Resuscitation. 2015 Mar;88:28-34. doi: 10.1016/j.resuscitation.2014.11.027. Epub 2014 Dec 15.
To determine the accuracy and reliability of the thoracic impedance (TI) signal to assess cardiopulmonary resuscitation (CPR) quality metrics.
A dataset of 63 out-of-hospital cardiac arrest episodes containing the compression depth (CD), capnography and TI signals was used. We developed a chest compression (CC) and ventilation detector based on the TI signal. TI shows fluctuations due to CCs and ventilations. A decision algorithm classified the local maxima as CCs or ventilations. Seven CPR quality metrics were computed: mean CC-rate, fraction of minutes with inadequate CC-rate, chest compression fraction, mean ventilation rate, fraction of minutes with hyperventilation, instantaneous CC-rate and instantaneous ventilation rate. The CD and capnography signals were accepted as the gold standard for CC and ventilation detection respectively. The accuracy of the detector was evaluated in terms of sensitivity and positive predictive value (PPV). Distributions for each metric computed from the TI and from the gold standard were calculated and tested for normality using one sample Kolmogorov-Smirnov test. For normal and not normal distributions, two sample t-test and Mann-Whitney U test respectively were applied to test for equal means and medians respectively. Bland-Altman plots were represented for each metric to analyze the level of agreement between values obtained from the TI and gold standard.
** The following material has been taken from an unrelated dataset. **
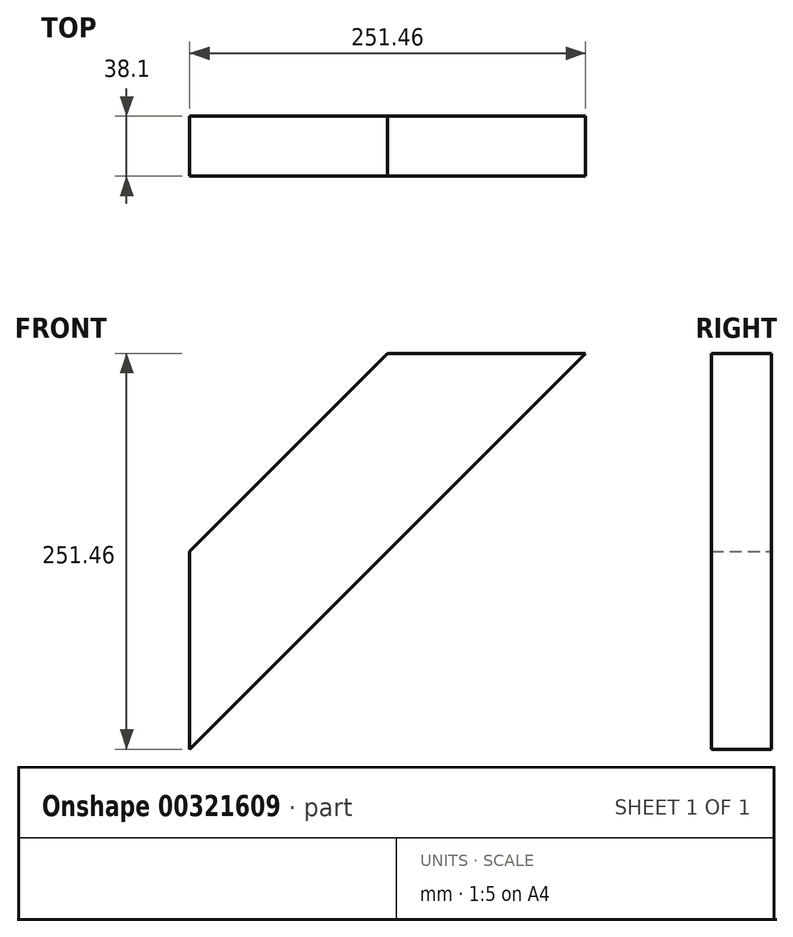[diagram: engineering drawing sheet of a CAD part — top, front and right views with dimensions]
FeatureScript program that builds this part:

The CC/ventilation detector had a median sensitivity/PPV of 97.2%/97.7% for CCs and 92.2%/81.0% for ventilations respectively. Distributions for all the metrics showed equal means or medians, and agreements >95% between metrics and gold standard was achieved for most of the episodes in the test set, except for the instantaneous ventilation rate.
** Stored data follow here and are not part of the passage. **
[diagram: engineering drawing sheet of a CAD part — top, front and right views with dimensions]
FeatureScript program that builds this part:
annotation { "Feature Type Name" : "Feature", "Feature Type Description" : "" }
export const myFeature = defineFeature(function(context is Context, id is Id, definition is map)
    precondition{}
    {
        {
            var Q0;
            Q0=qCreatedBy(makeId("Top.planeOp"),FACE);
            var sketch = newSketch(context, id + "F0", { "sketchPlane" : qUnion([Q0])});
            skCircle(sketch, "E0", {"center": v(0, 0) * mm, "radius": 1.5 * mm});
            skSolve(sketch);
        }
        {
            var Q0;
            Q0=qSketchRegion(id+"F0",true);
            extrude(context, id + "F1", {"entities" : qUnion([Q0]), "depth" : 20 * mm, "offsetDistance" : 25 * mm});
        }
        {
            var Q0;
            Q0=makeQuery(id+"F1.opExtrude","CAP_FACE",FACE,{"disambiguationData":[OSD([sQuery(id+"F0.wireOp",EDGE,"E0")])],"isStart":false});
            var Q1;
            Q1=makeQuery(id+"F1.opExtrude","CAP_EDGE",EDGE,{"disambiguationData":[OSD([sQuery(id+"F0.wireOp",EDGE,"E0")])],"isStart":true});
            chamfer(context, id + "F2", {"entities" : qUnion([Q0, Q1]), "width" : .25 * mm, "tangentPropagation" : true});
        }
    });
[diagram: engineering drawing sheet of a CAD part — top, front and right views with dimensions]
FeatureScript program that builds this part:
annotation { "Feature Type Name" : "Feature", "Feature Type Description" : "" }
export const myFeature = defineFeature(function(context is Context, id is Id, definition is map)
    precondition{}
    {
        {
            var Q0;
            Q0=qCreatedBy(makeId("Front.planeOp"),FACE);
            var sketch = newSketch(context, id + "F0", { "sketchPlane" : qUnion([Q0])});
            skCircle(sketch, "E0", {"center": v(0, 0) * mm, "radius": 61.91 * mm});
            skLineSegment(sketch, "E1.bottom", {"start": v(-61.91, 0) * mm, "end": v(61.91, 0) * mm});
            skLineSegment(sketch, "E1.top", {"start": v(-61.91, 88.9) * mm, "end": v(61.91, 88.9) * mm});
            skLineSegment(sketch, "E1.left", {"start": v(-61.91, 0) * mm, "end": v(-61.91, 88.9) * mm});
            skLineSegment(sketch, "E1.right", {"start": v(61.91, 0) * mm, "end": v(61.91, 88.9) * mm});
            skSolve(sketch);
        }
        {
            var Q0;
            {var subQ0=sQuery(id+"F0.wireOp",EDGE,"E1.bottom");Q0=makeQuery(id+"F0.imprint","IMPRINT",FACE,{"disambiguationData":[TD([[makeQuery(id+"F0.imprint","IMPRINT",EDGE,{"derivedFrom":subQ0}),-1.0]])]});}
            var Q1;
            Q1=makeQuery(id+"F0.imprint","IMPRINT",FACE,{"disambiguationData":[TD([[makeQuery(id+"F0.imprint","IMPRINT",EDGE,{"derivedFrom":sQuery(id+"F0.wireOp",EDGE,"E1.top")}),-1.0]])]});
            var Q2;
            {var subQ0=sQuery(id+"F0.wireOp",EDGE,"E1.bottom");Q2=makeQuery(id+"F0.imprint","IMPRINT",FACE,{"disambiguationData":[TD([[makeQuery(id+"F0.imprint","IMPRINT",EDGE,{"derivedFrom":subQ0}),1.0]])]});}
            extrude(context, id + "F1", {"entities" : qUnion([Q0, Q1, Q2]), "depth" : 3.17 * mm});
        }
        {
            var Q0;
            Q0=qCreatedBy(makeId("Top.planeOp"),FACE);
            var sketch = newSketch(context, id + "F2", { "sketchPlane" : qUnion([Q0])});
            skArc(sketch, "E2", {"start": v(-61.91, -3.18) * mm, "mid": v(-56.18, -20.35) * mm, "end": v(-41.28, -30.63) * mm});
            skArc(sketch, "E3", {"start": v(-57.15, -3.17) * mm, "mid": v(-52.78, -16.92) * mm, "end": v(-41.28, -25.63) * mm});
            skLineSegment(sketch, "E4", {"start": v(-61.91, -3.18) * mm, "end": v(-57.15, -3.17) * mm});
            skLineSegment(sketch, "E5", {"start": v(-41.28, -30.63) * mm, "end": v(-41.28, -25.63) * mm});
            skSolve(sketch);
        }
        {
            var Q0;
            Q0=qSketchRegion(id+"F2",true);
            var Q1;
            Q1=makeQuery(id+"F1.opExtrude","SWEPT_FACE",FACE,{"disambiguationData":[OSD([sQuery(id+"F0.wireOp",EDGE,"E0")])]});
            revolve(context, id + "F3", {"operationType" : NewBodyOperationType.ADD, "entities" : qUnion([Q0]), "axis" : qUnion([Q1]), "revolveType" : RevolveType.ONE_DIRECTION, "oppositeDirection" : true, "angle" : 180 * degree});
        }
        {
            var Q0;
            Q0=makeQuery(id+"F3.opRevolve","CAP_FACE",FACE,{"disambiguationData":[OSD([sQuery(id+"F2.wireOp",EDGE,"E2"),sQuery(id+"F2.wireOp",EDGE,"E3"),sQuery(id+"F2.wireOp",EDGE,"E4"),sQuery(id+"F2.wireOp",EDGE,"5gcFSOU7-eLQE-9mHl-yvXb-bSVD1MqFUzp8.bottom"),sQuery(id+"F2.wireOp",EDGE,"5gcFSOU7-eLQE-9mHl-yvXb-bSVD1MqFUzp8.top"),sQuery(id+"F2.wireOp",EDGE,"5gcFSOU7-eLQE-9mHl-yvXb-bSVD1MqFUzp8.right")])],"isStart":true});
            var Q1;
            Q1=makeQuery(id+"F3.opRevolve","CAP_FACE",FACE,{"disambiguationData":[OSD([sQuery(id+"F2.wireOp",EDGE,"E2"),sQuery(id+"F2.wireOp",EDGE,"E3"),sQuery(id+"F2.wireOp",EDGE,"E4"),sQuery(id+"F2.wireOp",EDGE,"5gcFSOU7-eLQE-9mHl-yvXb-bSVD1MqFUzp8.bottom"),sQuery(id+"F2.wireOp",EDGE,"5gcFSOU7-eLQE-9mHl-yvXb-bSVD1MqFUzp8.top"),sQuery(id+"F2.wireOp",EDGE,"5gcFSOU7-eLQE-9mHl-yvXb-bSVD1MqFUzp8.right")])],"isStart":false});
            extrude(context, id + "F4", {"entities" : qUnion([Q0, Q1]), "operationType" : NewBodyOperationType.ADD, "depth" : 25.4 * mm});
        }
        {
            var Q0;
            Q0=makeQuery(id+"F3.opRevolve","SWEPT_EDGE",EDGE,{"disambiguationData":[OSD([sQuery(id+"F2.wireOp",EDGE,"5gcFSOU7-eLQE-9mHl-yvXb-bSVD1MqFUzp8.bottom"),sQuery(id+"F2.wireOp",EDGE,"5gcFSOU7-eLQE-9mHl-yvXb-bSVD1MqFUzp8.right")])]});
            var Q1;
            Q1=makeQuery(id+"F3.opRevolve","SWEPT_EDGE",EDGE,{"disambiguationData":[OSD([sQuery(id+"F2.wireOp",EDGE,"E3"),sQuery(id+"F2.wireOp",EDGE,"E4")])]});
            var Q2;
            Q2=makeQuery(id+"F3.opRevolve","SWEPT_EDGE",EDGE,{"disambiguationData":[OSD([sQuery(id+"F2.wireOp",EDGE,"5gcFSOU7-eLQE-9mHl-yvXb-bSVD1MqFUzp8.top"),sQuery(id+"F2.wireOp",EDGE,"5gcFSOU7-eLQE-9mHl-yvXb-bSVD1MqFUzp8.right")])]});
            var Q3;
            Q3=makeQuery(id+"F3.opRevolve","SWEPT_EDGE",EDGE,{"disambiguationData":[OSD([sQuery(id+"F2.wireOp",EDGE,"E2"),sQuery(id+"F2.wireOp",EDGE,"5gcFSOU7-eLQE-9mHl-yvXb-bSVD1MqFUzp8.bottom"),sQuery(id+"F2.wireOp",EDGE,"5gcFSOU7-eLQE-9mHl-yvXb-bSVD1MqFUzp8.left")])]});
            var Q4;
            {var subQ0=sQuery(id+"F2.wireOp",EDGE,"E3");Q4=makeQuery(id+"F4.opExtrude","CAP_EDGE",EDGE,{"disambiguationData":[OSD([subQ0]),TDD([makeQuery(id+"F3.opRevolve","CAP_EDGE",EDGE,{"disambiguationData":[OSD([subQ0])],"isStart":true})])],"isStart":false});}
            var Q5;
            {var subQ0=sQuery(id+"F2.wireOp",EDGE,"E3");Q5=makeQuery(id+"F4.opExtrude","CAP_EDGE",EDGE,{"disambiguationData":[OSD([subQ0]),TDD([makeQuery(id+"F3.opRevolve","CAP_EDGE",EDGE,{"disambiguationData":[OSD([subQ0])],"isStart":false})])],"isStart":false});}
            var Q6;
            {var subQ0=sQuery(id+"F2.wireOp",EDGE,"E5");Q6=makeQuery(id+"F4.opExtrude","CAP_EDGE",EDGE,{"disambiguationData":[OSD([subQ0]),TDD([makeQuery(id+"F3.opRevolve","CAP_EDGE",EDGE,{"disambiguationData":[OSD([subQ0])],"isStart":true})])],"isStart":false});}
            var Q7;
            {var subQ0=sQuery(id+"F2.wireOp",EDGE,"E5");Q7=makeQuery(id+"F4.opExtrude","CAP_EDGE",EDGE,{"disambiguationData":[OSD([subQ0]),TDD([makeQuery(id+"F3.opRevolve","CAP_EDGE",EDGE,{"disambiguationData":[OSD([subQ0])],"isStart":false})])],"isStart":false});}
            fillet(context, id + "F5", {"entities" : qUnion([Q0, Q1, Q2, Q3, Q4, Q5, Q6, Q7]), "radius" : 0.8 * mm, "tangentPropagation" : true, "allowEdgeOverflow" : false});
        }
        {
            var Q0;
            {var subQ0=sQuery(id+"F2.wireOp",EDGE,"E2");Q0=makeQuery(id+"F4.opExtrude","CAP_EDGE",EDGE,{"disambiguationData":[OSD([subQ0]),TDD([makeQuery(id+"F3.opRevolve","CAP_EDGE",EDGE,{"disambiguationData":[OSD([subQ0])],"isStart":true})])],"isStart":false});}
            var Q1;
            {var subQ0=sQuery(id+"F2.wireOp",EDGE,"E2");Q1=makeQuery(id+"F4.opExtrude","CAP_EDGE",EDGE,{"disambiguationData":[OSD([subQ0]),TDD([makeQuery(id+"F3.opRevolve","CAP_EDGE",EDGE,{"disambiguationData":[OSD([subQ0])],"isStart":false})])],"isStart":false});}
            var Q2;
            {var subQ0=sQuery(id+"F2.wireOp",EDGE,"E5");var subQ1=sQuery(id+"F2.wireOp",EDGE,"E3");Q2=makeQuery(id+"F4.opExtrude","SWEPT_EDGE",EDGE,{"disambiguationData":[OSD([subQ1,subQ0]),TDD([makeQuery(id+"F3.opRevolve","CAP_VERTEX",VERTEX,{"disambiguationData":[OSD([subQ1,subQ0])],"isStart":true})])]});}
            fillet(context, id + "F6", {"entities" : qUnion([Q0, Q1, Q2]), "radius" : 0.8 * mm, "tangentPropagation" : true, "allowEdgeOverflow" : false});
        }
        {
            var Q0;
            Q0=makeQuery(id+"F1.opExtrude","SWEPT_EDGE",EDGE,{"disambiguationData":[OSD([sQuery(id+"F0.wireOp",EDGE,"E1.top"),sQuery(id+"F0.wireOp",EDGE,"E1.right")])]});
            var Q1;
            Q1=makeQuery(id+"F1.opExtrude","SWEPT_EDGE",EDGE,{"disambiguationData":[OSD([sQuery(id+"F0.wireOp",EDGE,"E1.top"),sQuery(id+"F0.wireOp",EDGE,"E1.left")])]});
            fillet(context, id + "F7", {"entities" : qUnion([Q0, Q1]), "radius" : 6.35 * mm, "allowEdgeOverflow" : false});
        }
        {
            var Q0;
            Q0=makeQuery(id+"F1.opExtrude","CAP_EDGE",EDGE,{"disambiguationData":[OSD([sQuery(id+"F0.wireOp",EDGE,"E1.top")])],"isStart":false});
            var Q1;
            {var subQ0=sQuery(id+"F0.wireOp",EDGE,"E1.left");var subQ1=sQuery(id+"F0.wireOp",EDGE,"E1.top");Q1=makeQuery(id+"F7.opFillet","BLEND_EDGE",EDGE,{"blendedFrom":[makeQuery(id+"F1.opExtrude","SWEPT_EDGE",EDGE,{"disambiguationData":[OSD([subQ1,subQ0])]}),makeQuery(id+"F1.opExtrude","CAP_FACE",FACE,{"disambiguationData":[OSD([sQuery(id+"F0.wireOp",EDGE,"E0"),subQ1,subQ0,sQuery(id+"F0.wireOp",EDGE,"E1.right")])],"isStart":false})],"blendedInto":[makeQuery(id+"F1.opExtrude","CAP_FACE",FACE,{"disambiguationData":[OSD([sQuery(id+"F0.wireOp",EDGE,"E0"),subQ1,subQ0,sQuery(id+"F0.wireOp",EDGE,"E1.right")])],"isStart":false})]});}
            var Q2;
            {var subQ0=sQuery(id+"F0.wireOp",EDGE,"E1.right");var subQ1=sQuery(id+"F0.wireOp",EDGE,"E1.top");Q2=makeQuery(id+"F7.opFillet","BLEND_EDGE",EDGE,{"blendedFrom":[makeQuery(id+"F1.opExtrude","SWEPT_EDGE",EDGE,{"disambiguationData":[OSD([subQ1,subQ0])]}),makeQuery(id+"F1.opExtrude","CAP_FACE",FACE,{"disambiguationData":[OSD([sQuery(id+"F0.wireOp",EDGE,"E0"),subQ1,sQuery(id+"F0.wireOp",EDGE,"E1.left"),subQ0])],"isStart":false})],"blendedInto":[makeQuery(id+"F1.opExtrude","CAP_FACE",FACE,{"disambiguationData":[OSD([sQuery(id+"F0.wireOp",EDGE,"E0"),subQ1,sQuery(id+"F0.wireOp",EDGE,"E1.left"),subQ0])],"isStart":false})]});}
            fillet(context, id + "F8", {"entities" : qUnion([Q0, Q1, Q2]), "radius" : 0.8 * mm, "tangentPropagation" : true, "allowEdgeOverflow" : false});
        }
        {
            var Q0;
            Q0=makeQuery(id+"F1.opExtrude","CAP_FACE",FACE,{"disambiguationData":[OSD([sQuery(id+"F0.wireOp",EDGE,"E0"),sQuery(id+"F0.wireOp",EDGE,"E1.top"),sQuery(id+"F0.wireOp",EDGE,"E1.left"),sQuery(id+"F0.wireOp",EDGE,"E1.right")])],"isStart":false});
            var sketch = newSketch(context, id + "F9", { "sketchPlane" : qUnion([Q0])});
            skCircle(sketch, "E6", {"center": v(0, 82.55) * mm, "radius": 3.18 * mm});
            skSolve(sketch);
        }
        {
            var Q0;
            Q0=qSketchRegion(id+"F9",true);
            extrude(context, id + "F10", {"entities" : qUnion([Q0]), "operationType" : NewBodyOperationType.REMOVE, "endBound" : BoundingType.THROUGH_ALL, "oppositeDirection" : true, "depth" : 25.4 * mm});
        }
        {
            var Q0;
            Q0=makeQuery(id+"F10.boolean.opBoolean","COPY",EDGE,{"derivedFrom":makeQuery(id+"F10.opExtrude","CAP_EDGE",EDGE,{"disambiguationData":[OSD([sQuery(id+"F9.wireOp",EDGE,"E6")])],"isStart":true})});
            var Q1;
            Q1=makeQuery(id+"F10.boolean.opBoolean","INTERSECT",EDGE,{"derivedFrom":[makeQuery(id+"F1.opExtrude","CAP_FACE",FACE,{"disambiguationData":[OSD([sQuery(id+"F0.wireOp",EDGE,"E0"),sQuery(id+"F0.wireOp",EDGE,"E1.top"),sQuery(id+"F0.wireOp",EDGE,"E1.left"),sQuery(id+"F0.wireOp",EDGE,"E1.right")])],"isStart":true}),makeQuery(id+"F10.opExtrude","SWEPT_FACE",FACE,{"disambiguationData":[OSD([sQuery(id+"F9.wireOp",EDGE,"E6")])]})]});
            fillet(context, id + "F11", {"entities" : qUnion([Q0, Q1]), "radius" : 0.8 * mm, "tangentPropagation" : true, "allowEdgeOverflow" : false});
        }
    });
With our data, the TI can be reliably used to measure all the CPR quality metrics proposed in this study, except for the instantaneous ventilation rate.
确定胸腔阻抗(TI)信号评估心肺复苏(CPR)质量指标的准确性和可靠性。
使用包含压缩深度(CD)、呼气末二氧化碳(capnography)和 TI 信号的 63 例院外心脏骤停事件数据集。我们基于 TI 信号开发了一种胸外按压(CC)和通气检测器。TI 信号因 CC 和通气而出现波动。决策算法将局部最大值分类为 CC 或通气。计算了 7 项 CPR 质量指标:平均 CC 率、分钟内不足 CC 率的分数、CC 分数、平均通气率、分钟内过度通气的分数、瞬时 CC 率和瞬时通气率。CD 和 capnography 信号分别被接受为 CC 和通气检测的金标准。检测器的准确性通过灵敏度和阳性预测值(PPV)进行评估。从 TI 和金标准计算的每个指标的分布,并使用单样本 Kolmogorov-Smirnov 检验进行正态性检验。对于正态和非正态分布,分别应用两样本 t 检验和 Mann-Whitney U 检验,以测试均值和中位数是否相等。为每个指标绘制 Bland-Altman 图,以分析从 TI 和金标准获得的值之间的一致性水平。
CC/通气检测器对 CC 的中位灵敏度/PPV 分别为 97.2%/97.7%,对通气的灵敏度/PPV 分别为 92.2%/81.0%。所有指标的分布均具有相等的均值或中位数,并且在测试集中的大多数事件中,除了瞬时通气率外,指标与金标准之间的一致性超过 95%。
根据我们的数据,TI 可可靠地用于测量本研究提出的所有 CPR 质量指标,除了瞬时通气率。